The news team’s investigation found that the major difference was in the way the restrooms were cleaned.  The two problem districts used traditional restroom cleaning systems. Custodians would spray toilets, urinals, sinks, and counters with cleaners and disinfectants and then wipe them with cleaning cloths. To clean floors, they swept and then mopped.

“One of the problems with this older system is that it is often hard to see urine and other contaminants on surfaces,” says Wayne Moffet with American Building Maintenance (ABM), the company that now cleans 27 of the 49 schools in the Paradise Valley district. “If the custodian can’t see it, the area may not be cleaned, and restroom maintenance suffers.”

Moffet indicates that many of the Paradise Valley schools his company cleans were in need of a thorough cleaning when ABM took over the maintenance contract, long before the tests were conducted. “Our first plan of attack,” he says, “was to use the Kaivac No-Touch Cleaning™ system in all of the restrooms.”

Kaivac No-Touch Cleaning Fights Restroom Neglect

With the No-Touch Cleaning system, cleaning agents are applied to all restroom surfaces—fixtures, partitions, walls, and floors. The same areas are then rinsed, blasting away germs, soils, and debris.  Then areas are vacuumed using the machine’s built-in wet/dry vac, which facilitates drying and further removes contaminants.

According to Moffet, after two or three cleanings with the Kaivac machines, most of the grime in the restrooms was removed and odors were eliminated.  Tile and grout areas that had become soiled over the years, again before the tests, were now clean, and students, teachers, and staff commented that they noticed a rather dramatic difference in the cleanliness and appearance of the restrooms almost from the start.

Becoming More Efficient and Competitive

The machines were equally and immediately popular with the cleaning staff as well. “Our cleaning crews like the Kaivac machines because they don’t have to get down on their hands and knees to clean,” says Moffet. “And it’s much faster. On a daily basis, I bet we save up to 50 percent on time and labor cleaning the high school restrooms and as much as 70 percent cleaning the gym locker rooms. In the kindergarten through 8th grade schools, where the Kaivac machine’s are used just once per week, our time and labor are reduced about 20 percent as compared to traditional cleaning methods. This allows cleaners to spend more time cleaning other areas of the school than the restrooms.”

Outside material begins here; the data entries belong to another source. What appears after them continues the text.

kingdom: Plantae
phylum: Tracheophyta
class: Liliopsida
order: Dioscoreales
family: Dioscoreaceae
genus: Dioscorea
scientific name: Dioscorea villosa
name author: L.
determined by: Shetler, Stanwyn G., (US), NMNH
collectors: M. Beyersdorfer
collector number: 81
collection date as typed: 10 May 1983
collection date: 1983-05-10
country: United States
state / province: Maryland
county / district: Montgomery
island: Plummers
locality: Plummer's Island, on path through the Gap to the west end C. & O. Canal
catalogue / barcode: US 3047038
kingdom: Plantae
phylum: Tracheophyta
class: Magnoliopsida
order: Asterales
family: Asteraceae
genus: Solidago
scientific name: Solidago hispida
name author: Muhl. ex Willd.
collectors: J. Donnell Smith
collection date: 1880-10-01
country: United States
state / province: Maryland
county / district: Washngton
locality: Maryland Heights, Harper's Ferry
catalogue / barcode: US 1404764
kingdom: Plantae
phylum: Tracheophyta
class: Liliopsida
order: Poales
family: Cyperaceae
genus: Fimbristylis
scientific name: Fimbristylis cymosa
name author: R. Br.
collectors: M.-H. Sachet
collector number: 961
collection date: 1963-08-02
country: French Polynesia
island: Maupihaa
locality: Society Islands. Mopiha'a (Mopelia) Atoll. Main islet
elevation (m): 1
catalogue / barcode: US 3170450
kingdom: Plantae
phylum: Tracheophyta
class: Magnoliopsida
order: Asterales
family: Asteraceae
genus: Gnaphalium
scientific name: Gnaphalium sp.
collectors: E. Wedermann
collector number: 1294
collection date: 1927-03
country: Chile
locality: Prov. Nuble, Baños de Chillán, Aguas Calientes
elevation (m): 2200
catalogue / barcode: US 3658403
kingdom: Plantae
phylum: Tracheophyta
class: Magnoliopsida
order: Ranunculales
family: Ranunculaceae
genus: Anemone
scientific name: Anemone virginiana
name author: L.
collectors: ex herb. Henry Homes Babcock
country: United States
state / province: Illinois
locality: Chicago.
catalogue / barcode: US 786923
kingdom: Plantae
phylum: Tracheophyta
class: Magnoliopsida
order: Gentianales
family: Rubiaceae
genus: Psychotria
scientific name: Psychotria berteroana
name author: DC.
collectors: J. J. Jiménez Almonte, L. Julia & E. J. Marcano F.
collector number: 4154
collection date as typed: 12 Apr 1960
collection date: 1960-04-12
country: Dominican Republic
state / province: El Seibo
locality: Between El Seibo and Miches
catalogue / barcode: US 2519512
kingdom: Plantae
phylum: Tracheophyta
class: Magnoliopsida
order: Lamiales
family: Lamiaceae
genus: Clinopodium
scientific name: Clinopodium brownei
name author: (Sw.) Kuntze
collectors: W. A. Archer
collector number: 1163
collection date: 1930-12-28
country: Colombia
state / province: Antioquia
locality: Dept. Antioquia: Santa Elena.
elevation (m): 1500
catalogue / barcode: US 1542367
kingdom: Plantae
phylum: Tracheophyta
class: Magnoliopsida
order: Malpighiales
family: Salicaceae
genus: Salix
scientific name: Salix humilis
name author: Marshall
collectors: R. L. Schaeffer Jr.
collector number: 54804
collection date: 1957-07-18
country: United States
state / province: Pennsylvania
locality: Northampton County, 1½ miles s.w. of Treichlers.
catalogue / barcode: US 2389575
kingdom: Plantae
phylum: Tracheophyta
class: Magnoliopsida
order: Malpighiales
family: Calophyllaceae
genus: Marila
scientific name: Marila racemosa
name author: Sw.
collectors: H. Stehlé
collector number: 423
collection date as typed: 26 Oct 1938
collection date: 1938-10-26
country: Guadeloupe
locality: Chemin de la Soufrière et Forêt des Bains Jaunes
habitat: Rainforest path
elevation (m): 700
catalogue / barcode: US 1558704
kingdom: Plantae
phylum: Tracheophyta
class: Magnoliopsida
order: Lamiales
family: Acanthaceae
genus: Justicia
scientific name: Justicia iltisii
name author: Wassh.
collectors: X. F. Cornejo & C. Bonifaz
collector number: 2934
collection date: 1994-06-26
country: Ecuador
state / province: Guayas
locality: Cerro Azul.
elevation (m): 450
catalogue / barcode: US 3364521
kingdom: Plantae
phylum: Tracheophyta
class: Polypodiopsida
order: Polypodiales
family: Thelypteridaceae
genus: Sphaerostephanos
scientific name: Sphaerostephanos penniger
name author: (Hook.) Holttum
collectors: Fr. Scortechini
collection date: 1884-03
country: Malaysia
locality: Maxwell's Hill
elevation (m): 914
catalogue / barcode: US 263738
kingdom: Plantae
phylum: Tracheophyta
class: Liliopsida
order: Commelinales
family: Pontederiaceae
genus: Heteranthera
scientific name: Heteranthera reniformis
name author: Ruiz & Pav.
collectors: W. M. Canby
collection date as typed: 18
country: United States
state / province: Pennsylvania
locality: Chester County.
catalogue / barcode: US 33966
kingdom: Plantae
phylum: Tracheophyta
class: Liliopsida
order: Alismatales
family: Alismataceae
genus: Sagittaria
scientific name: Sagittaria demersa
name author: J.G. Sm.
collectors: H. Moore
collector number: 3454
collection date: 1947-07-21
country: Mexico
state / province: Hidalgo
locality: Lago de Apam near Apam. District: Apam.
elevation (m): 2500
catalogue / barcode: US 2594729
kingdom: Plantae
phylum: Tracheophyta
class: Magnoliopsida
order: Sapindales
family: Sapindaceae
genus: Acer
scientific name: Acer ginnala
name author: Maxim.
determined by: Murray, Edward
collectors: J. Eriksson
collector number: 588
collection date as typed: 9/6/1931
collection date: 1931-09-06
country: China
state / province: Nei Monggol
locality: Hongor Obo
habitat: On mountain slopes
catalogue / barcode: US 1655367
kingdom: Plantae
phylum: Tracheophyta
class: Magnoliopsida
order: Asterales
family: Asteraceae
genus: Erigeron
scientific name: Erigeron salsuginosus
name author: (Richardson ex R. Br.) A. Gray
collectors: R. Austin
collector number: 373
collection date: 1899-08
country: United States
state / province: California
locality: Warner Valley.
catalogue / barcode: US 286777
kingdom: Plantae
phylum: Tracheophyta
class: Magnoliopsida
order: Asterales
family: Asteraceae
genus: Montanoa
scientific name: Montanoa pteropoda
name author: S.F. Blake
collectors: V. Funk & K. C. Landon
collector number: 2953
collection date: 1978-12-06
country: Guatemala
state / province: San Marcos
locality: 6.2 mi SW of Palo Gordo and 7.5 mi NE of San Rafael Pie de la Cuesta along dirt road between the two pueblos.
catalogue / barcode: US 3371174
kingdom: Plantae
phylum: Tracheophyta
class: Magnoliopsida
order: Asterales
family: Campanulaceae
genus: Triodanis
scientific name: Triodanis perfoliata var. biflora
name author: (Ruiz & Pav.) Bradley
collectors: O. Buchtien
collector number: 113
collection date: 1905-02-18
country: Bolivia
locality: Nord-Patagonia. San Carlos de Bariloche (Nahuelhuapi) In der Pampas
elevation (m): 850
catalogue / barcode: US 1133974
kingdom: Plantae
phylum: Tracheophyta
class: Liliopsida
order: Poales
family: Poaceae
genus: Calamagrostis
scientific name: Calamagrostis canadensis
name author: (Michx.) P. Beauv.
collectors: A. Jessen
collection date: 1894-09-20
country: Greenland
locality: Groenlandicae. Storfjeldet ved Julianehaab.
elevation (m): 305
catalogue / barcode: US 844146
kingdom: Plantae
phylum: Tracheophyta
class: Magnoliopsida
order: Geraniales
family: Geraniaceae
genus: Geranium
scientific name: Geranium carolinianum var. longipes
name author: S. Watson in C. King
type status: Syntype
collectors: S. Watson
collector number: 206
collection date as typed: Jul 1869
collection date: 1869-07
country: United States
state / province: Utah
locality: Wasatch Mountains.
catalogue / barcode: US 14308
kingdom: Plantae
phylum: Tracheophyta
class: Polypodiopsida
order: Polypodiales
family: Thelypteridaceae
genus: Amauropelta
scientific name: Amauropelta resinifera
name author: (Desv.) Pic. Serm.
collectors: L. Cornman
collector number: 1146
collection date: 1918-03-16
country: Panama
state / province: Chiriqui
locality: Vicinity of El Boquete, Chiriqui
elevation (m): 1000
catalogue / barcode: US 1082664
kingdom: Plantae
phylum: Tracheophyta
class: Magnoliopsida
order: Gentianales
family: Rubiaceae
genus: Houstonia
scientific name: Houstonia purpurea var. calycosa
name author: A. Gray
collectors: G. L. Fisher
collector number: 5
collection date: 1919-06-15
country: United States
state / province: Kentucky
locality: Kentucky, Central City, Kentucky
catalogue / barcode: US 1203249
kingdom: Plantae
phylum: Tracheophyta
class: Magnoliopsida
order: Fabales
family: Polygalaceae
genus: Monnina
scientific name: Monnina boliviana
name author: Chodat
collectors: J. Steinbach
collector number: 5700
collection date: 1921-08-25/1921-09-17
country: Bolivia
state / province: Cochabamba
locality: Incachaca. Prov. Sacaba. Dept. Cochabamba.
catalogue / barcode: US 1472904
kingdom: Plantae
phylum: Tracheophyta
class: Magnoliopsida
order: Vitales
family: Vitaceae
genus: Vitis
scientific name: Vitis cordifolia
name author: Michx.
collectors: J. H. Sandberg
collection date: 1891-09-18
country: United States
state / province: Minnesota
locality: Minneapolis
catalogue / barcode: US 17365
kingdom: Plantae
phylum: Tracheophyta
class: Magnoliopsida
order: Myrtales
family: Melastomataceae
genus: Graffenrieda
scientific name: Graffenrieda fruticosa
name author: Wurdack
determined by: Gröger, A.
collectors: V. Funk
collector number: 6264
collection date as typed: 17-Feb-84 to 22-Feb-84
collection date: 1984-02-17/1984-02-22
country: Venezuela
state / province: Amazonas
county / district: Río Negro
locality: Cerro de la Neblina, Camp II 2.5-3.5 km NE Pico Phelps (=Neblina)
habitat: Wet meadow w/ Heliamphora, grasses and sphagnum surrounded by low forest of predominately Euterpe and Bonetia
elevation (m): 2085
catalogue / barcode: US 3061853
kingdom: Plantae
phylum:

Moffet adds that using the Kaivac machine has also helped him bid more competitively. And the system can help contractors lower worker’s compensations claims, reduce labor costs, and produce higher quality results. All of those things translate into more business and profits. “I am a huge advocate of the No-Touch Cleaning system, and I mention it’s features and benefits when marketing our services to all types of facilities,” says Moffet.

Kids Have Respect for Restrooms Now

According to Tim Kelly, supervisor of custodial and grounds maintenance for the Paradise Valley school district, the district not only switched cleaning contractors, but it invested more than $2 million to bring many of the school restrooms up to par.

This included installing all new nonporous tiles to cover the walls and floors, making them easier to clean and maintain. They also installed vandal-proof partitions as well as new dispensers for soap and paper towels. These new dispensers can better withstand the rigorous restroom use in a school environment.

Even with the improvements, Kelly believes the no-touch system plays a major role in getting and keeping the restrooms clean.  “I knew little about the Kaivac no-touch cleaning system before ABM introduced me to the machine,” says Kelly. “It’s an excellent product, and now I’m sold on it.”

Kelly adds that, at one time, they commonly received complaints from students and teachers about the school restrooms, especially that they had malodors or the fixtures were not cleaned thoroughly.  Now he rarely hears a complaint. “What’s more, we have seen a real difference in the way our students treat the restrooms,” says Kelly.  “Our kids have a lot more respect for them—now that they are nice and clean.”